§ **Material provided**
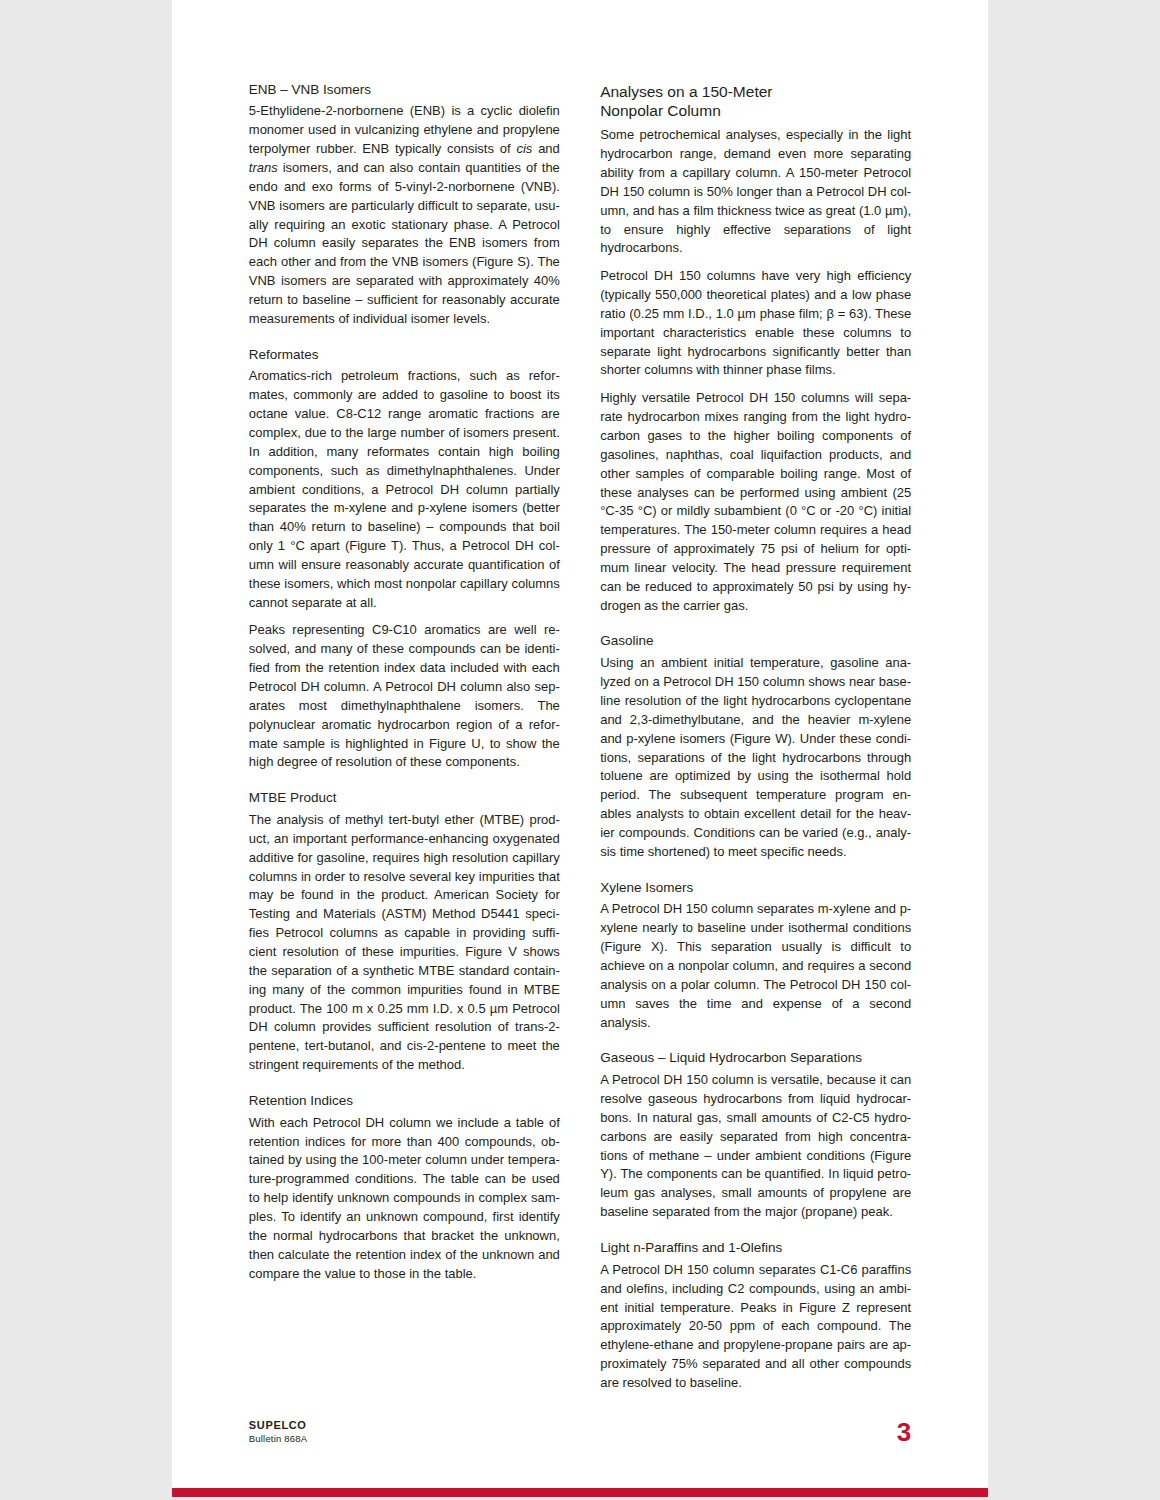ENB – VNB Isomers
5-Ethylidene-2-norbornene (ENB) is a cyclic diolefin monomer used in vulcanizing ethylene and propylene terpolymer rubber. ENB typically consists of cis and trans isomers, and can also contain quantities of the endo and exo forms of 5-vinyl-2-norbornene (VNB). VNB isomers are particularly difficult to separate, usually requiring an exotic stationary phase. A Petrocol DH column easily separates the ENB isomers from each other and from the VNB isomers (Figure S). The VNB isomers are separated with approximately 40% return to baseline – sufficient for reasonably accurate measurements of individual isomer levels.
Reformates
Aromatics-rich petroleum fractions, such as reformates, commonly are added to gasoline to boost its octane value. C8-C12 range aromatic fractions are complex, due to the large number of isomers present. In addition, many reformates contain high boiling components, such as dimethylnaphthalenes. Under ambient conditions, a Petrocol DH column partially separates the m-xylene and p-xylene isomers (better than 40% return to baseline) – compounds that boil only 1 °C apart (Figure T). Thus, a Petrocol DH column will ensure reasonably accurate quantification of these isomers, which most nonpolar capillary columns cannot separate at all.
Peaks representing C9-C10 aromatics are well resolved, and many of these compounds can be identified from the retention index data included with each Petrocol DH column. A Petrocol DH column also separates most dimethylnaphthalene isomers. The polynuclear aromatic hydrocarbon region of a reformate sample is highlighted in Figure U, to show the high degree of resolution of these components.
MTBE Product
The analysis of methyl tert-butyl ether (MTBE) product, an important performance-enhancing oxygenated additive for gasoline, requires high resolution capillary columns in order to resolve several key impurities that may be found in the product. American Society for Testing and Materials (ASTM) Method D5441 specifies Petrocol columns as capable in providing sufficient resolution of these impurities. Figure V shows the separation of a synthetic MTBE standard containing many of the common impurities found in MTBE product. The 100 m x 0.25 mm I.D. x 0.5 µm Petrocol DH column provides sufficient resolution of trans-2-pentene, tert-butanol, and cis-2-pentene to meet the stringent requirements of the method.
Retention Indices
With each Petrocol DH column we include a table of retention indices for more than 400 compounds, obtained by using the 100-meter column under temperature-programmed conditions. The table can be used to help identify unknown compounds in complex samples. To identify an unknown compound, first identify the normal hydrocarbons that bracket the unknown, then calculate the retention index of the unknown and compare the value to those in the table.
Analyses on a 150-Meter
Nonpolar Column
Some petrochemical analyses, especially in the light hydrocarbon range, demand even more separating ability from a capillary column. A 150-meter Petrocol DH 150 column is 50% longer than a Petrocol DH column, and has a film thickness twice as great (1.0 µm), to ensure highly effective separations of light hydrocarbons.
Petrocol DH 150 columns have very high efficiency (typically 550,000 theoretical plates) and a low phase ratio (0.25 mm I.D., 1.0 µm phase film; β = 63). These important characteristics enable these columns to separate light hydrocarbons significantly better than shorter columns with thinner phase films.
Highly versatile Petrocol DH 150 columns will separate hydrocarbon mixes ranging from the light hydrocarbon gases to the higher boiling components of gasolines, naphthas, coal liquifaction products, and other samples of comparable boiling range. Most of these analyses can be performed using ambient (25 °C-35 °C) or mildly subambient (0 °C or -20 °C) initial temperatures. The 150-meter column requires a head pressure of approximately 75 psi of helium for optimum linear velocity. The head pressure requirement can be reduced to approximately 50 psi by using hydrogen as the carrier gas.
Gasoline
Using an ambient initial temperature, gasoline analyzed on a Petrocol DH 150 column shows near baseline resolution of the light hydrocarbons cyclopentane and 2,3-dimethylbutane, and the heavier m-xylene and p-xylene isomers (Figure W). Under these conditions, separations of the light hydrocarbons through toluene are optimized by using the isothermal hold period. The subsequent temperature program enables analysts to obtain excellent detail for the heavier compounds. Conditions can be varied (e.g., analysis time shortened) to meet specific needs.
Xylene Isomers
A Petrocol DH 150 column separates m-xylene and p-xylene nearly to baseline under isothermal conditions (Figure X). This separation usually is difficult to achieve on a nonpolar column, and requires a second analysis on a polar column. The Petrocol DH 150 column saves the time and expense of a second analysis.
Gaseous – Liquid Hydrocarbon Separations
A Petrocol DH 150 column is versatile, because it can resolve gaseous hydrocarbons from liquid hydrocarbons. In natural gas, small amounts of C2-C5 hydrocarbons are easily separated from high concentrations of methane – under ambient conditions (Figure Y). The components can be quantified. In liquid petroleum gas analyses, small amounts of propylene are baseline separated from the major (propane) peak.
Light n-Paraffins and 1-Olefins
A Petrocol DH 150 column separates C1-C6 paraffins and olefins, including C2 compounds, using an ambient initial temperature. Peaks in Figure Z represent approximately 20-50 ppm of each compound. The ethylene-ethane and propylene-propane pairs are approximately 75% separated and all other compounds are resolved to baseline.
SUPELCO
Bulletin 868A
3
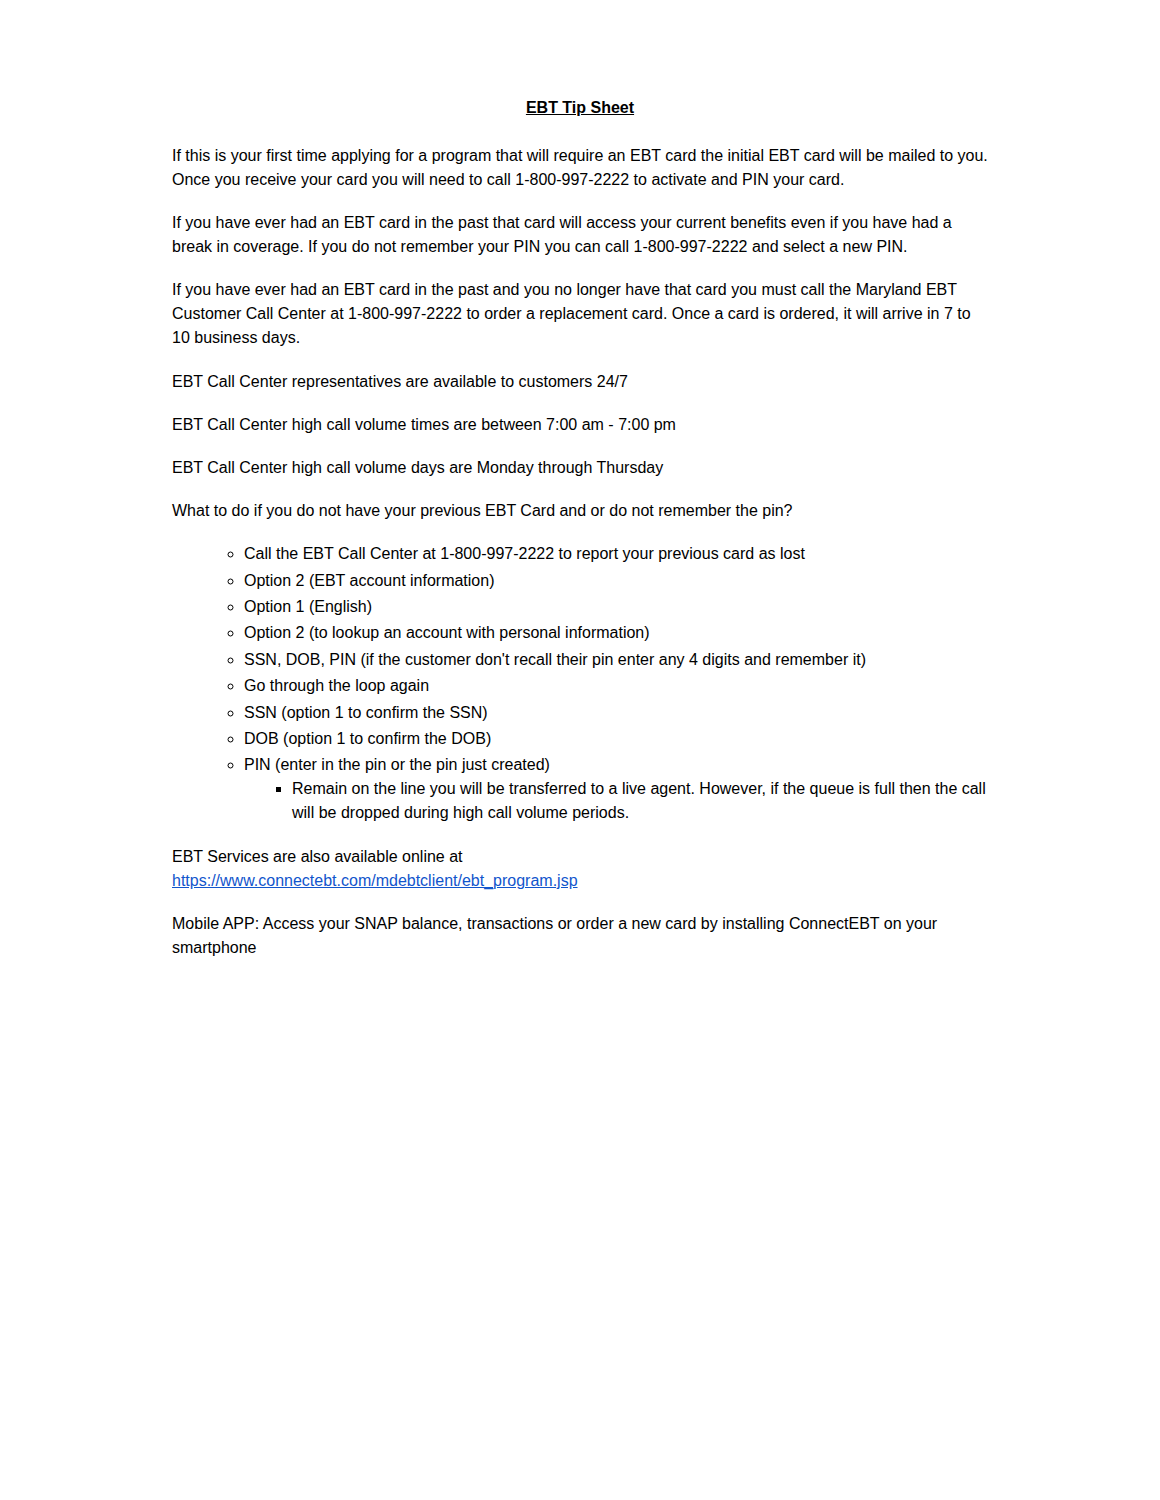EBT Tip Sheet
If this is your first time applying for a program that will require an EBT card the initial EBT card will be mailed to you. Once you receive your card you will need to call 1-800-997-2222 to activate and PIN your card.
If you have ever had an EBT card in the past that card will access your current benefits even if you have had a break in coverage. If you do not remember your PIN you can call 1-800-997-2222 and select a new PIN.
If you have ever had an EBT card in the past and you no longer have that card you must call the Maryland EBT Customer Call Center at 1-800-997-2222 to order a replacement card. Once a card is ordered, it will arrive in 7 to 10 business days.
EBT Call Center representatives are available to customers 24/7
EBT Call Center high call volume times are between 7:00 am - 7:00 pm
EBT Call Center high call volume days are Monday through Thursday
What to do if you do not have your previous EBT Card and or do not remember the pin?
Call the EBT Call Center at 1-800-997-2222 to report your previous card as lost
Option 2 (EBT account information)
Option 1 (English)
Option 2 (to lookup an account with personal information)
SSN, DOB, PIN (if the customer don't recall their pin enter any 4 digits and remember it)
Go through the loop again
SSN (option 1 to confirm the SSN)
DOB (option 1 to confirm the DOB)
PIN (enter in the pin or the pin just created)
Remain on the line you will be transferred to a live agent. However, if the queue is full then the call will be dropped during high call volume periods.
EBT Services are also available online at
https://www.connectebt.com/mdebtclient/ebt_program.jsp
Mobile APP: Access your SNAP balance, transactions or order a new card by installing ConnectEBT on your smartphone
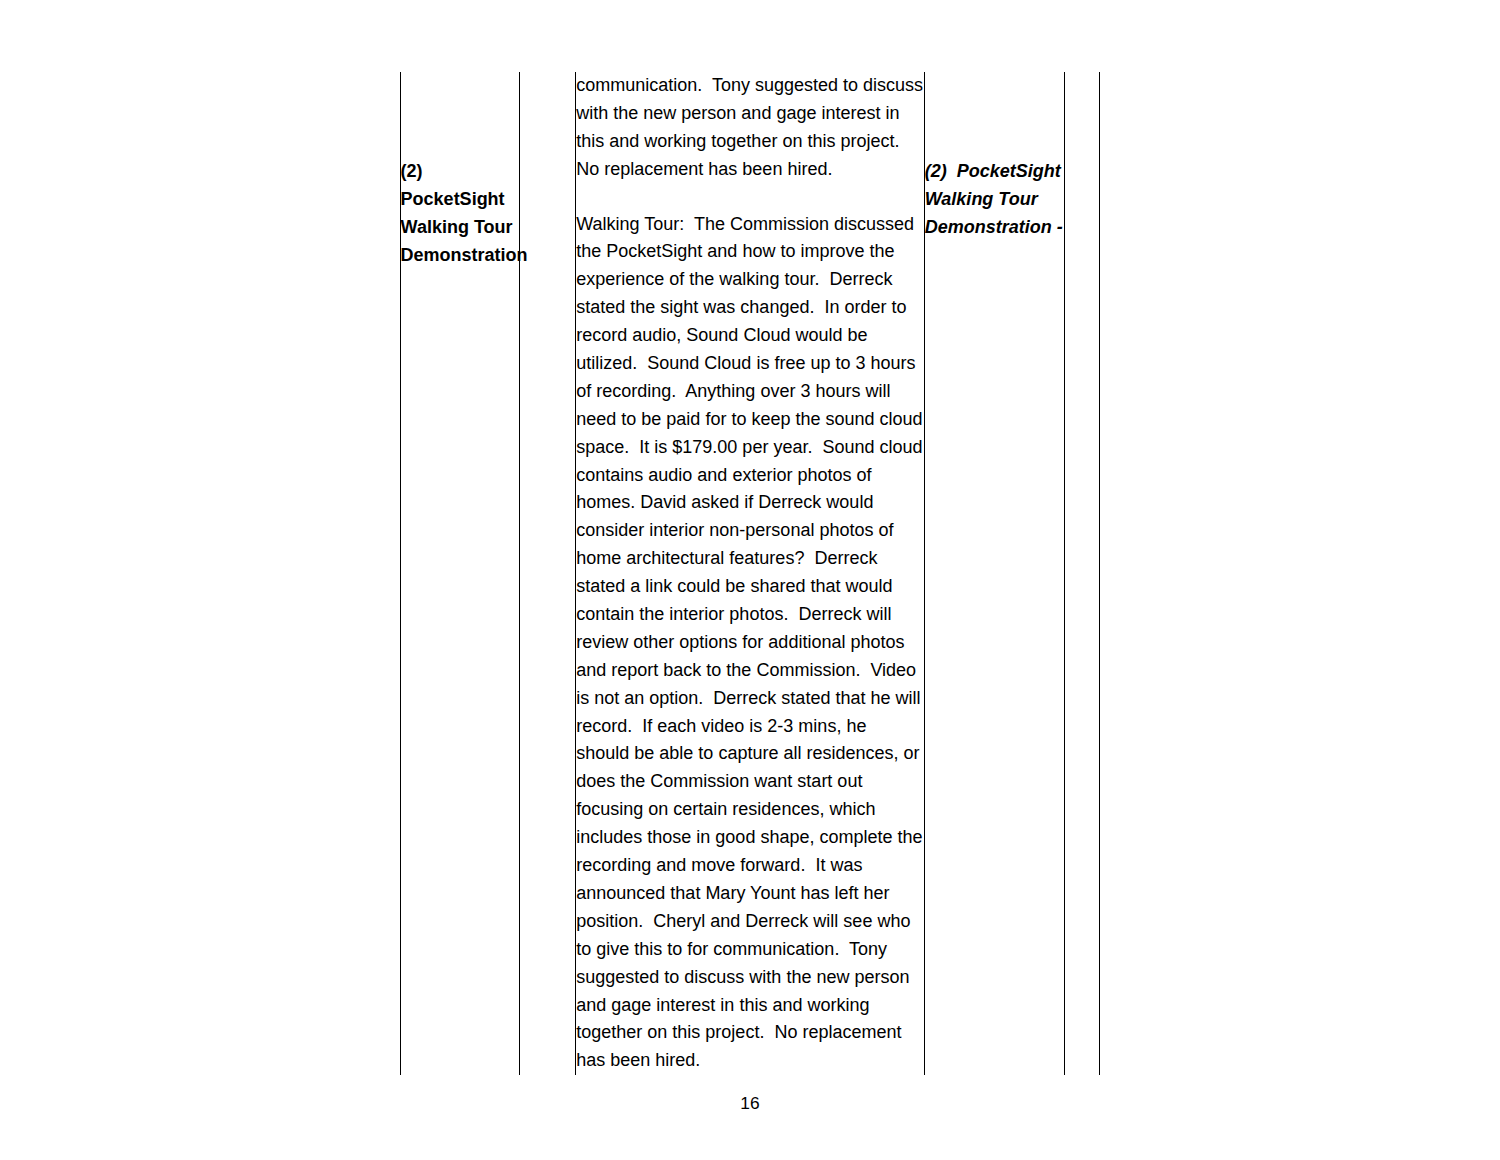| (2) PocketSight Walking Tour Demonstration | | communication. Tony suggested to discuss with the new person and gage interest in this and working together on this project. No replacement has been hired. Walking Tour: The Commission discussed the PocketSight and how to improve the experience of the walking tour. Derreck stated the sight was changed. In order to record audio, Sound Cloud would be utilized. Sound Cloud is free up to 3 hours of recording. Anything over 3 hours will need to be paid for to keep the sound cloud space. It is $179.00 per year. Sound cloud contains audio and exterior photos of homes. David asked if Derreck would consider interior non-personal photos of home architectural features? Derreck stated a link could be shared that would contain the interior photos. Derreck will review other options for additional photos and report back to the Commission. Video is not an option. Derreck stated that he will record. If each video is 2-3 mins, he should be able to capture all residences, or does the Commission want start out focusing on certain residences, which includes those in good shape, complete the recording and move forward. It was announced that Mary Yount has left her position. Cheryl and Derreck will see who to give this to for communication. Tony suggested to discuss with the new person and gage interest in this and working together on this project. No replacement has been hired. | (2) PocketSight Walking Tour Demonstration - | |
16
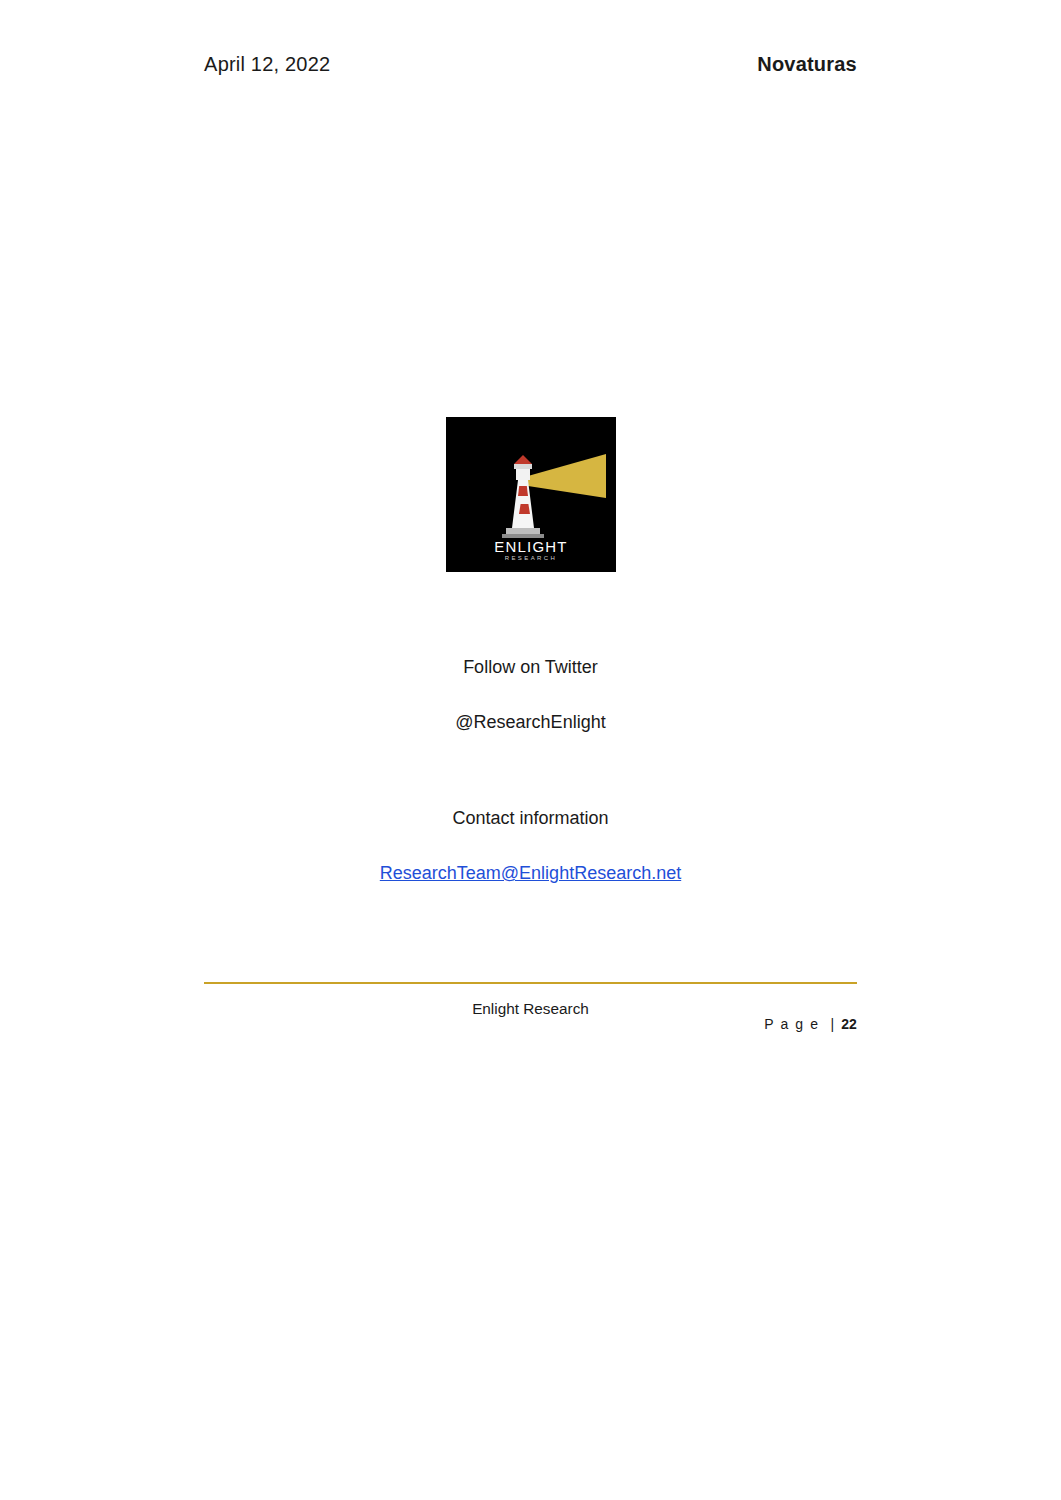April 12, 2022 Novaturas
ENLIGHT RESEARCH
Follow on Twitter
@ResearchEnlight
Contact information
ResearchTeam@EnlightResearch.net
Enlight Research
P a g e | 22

§ **What the exercise asks**
The line above containing "Some petrochemical analyses, especially", the line containing "Petrocol DH 150 columns have", and every line between them are to be transcribed exactly; no other line is wanted.

§ **Exercise solution**
Some petrochemical analyses, especially in the light hydrocarbon range, demand even more separating ability from a capillary column. A 150-meter Petrocol DH 150 column is 50% longer than a Petrocol DH column, and has a film thickness twice as great (1.0 µm), to ensure highly effective separations of light hydrocarbons.
Petrocol DH 150 columns have very high efficiency (typically 550,000 theoretical plates) and a low phase ratio (0.25 mm I.D., 1.0 µm phase film; β = 63). These important characteristics enable these columns to separate light hydrocarbons significantly better than shorter columns with thinner phase films.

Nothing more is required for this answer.